* **Your assignment**: Search the records for the string "thumb". Copy each line where it occurs.

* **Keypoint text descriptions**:
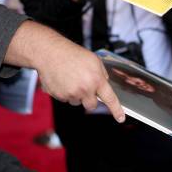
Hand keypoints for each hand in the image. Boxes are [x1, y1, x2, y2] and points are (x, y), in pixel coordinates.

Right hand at [5, 21, 125, 121]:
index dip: (116, 110)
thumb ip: (102, 74)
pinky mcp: (59, 96)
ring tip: (71, 78)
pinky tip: (62, 80)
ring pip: (77, 102)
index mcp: (96, 79)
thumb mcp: (94, 60)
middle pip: (91, 105)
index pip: (110, 99)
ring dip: (76, 95)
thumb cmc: (72, 54)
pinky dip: (65, 92)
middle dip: (90, 99)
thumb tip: (104, 85)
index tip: (121, 118)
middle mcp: (84, 89)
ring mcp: (70, 94)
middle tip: (85, 86)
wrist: (50, 52)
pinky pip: (65, 99)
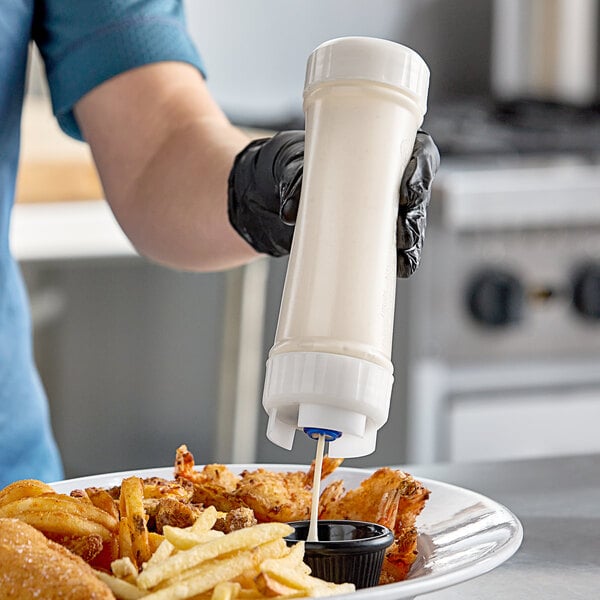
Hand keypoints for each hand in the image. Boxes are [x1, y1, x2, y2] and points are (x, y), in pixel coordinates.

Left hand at [228, 130, 439, 275]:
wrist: (271, 193)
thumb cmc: (289, 165)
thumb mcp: (287, 163)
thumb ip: (292, 180)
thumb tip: (290, 212)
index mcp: (378, 145)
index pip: (417, 151)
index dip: (422, 170)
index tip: (409, 192)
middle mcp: (387, 176)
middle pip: (418, 193)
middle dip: (416, 216)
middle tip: (403, 233)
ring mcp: (381, 206)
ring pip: (411, 222)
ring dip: (413, 242)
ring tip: (404, 258)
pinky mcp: (370, 232)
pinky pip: (393, 245)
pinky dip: (400, 258)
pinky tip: (400, 269)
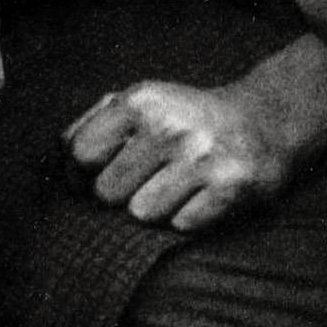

* **Exercise answer**:
thumb ip: (102, 74)
thumb mcp: (94, 60)
thumb cmc: (72, 54)
thumb tip: (104, 85)
thumb cmc: (289, 165)
thumb mcp: (287, 163)
thumb ip: (292, 180)
thumb tip: (290, 212)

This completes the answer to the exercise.